* _Problem requirements_:
Write out every line below that includes the word "Created".
(Data for review begins)
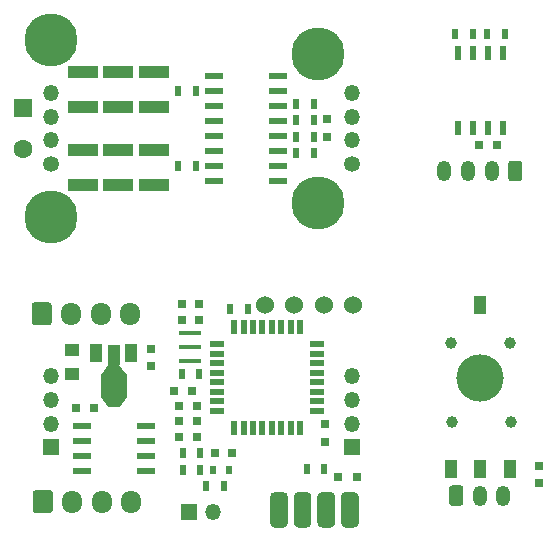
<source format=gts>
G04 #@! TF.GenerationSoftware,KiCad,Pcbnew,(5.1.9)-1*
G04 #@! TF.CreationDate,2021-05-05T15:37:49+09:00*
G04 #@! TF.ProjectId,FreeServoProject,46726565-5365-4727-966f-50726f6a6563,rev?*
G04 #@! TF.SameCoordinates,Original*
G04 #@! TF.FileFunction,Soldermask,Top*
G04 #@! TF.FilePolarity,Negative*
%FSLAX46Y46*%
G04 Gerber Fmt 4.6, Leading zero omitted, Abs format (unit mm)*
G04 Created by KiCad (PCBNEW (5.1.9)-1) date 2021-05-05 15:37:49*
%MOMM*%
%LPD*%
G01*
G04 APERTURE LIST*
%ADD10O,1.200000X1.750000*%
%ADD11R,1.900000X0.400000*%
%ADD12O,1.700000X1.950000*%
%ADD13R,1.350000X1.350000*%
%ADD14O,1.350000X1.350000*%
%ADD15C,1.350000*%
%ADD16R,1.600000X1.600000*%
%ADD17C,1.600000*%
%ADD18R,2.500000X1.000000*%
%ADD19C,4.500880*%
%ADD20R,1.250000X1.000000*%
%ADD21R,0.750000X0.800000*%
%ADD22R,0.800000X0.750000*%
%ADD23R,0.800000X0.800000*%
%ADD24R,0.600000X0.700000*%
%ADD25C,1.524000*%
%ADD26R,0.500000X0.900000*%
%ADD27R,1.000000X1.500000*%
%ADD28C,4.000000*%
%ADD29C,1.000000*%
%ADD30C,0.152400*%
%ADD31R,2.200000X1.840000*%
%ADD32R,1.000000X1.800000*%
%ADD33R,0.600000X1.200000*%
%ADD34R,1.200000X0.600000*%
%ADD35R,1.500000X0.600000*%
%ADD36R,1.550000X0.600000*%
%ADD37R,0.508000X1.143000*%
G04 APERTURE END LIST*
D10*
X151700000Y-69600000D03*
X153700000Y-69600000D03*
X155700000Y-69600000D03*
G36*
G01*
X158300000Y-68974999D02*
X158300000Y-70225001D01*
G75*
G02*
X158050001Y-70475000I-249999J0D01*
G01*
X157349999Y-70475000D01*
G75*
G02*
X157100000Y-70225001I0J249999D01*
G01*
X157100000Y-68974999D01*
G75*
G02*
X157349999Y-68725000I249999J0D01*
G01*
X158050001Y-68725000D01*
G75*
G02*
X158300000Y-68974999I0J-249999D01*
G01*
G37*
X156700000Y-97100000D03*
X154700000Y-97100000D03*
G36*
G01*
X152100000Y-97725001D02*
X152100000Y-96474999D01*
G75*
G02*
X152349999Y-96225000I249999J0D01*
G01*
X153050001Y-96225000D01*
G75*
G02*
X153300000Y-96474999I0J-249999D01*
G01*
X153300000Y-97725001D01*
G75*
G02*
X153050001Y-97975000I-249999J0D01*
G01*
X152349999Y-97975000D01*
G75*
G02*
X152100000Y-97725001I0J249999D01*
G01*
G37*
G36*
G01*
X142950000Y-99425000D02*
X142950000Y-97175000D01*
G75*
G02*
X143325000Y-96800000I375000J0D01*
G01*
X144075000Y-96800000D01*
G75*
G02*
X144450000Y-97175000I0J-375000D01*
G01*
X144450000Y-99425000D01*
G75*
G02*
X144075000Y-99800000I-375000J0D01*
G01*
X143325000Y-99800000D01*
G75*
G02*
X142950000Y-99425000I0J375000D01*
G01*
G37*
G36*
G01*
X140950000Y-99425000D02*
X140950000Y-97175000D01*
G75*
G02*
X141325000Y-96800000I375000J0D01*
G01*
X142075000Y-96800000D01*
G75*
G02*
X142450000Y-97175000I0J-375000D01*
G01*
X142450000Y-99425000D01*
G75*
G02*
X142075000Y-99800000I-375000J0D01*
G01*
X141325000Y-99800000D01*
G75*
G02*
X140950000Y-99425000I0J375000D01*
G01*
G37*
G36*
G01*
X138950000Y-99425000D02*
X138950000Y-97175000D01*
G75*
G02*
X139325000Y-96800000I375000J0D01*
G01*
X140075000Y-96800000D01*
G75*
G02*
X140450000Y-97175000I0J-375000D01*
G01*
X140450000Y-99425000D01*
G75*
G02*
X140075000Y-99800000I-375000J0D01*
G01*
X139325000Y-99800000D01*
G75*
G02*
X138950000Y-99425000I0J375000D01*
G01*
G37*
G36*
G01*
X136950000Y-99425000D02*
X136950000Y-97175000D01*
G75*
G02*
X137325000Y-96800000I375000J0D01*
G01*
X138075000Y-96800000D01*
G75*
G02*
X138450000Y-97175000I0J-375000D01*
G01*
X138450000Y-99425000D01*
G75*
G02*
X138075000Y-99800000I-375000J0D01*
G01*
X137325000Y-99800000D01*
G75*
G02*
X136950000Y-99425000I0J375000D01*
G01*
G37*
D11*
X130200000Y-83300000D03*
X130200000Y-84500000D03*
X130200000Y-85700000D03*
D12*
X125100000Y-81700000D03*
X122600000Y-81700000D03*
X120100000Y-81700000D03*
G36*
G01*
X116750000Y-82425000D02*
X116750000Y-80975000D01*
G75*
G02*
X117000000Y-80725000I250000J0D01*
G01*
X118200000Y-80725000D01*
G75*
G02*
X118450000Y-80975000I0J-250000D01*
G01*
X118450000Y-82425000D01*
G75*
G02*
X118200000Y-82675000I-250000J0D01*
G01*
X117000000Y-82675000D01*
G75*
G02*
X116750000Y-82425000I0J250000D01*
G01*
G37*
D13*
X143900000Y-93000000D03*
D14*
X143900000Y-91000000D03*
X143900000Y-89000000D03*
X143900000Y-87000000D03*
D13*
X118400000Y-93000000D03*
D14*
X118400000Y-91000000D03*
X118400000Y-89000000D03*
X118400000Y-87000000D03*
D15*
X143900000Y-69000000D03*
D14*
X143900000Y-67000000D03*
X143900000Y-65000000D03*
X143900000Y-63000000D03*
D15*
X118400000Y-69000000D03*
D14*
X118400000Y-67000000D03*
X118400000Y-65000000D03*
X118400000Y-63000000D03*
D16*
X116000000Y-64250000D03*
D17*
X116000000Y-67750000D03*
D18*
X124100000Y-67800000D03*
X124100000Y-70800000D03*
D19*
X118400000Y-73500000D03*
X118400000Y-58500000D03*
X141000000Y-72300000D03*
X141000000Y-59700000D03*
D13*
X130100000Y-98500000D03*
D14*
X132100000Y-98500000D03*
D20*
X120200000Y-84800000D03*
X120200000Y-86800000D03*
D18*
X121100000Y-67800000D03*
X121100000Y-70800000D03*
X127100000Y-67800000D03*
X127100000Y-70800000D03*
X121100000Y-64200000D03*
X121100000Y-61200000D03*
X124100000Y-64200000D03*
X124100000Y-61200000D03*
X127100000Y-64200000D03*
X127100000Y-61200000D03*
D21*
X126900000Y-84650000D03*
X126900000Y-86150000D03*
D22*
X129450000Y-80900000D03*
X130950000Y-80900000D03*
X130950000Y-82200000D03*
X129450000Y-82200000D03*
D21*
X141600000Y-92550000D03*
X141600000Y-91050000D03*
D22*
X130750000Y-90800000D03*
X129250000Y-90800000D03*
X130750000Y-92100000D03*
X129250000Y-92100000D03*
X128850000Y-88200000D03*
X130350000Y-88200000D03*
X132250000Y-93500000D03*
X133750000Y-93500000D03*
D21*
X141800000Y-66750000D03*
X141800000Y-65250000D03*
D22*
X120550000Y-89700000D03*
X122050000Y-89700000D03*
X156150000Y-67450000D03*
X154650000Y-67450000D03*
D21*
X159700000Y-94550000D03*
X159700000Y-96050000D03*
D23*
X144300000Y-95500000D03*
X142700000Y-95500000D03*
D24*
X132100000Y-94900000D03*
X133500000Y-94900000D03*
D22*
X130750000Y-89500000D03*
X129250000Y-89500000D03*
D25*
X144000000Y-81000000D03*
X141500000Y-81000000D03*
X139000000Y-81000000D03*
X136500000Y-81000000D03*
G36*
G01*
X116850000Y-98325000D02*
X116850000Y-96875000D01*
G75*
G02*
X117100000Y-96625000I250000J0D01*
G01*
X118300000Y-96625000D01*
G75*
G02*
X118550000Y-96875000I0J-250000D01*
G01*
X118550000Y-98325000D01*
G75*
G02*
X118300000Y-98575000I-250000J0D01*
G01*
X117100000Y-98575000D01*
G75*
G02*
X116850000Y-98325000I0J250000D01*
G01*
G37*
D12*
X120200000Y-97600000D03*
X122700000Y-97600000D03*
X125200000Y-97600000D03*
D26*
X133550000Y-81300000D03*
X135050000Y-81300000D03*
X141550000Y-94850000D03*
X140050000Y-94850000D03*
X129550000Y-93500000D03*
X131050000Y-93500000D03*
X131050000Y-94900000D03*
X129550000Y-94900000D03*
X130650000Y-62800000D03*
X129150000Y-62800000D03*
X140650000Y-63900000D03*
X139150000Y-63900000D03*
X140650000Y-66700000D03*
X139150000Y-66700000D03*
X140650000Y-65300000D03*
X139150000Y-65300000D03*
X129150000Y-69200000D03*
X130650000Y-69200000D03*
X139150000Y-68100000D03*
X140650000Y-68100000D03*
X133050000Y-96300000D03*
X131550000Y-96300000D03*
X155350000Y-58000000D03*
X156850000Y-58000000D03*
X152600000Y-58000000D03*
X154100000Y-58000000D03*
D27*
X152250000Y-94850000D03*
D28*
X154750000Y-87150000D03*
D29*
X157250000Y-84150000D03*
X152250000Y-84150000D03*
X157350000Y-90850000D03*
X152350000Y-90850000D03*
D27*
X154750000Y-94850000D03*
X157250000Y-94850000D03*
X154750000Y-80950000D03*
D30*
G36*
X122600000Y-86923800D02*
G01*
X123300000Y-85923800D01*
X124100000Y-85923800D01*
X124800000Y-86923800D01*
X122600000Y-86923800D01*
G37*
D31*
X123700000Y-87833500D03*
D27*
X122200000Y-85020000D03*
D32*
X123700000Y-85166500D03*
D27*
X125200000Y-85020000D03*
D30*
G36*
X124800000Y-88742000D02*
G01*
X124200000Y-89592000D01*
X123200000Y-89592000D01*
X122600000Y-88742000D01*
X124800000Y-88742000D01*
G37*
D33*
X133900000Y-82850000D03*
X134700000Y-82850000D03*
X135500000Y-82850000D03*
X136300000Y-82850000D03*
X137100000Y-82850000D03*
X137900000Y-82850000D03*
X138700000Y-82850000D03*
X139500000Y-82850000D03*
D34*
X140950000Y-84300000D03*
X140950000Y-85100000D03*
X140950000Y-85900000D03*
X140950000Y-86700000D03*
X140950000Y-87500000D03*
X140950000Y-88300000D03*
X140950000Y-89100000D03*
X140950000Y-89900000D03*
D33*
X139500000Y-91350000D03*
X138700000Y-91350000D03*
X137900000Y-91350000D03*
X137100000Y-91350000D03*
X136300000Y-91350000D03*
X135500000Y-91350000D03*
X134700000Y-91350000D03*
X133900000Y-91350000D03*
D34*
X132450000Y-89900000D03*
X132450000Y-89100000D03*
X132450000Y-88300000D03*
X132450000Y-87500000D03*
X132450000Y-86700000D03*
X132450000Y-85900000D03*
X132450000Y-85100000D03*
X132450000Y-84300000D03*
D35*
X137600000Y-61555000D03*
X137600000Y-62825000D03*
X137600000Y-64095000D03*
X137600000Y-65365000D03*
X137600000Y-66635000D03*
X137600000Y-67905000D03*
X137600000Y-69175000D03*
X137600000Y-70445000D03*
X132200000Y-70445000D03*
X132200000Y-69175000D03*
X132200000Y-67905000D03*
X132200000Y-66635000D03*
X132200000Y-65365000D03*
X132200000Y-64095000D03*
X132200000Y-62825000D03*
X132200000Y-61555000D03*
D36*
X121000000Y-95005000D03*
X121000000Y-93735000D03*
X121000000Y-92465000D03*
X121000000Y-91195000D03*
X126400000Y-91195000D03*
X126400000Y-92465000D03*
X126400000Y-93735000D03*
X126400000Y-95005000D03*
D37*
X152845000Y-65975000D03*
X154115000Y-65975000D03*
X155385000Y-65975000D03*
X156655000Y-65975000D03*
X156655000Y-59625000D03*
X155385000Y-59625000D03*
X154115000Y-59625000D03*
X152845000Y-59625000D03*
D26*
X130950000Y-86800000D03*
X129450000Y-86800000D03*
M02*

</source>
(Data for review ends)
(Data for review begins)
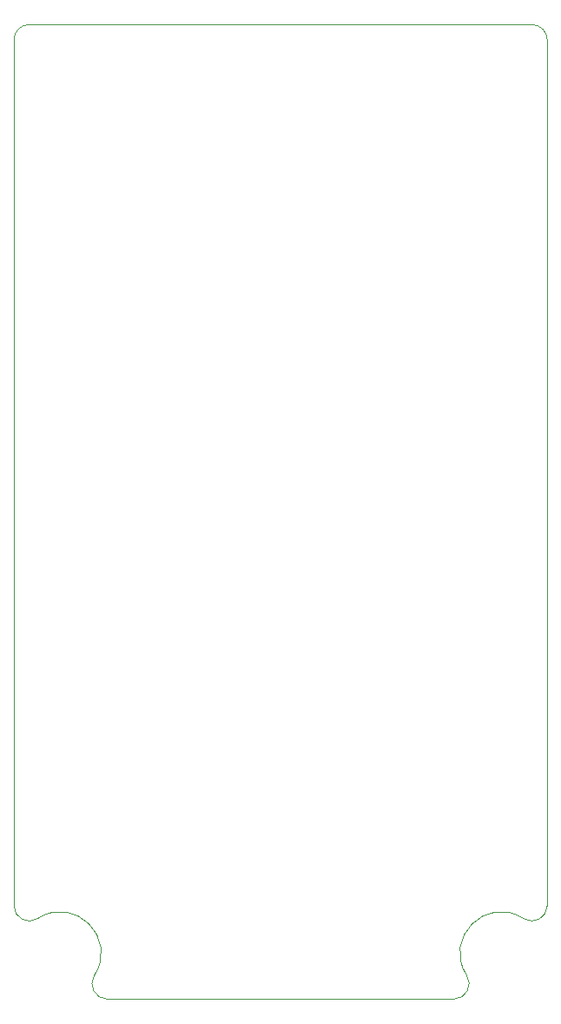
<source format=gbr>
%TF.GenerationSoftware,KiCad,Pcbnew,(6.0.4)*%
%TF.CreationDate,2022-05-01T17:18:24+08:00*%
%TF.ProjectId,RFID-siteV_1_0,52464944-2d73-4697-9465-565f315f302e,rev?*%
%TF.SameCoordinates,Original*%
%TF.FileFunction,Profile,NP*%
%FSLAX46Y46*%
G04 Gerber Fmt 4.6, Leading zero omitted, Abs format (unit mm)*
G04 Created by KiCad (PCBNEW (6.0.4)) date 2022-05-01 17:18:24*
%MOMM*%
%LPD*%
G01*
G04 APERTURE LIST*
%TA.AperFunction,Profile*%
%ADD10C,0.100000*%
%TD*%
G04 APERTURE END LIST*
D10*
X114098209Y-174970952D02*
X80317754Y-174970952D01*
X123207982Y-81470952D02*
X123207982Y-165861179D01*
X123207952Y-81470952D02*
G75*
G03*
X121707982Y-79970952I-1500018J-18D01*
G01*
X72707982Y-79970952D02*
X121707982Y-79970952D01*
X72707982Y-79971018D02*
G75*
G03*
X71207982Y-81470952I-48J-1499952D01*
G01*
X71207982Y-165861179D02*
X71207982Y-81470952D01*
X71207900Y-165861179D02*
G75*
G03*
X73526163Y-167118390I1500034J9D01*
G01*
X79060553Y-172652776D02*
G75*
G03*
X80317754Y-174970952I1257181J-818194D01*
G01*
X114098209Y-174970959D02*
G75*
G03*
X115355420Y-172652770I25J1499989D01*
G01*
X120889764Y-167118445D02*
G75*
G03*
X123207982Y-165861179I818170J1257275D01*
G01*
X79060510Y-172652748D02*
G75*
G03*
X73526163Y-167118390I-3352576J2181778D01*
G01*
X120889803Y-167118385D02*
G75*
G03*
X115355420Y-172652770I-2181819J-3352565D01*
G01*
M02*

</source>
(Data for review ends)
(Data for review begins)
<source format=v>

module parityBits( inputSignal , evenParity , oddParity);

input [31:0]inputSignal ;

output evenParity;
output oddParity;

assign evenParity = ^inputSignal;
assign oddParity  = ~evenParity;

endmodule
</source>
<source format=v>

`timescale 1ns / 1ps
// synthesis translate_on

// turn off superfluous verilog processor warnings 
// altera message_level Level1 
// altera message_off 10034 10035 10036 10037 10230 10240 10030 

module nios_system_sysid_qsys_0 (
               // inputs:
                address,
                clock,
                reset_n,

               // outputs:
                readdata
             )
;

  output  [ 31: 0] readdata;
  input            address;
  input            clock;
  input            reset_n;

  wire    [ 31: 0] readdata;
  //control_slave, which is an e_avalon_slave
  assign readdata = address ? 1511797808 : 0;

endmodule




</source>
(Data for review ends)
* _Completed task_:
G04 Created by KiCad (PCBNEW (5.1.9)-1) date 2021-05-05 15:37:49*
G04 Created by KiCad (PCBNEW (6.0.4)) date 2022-05-01 17:18:24*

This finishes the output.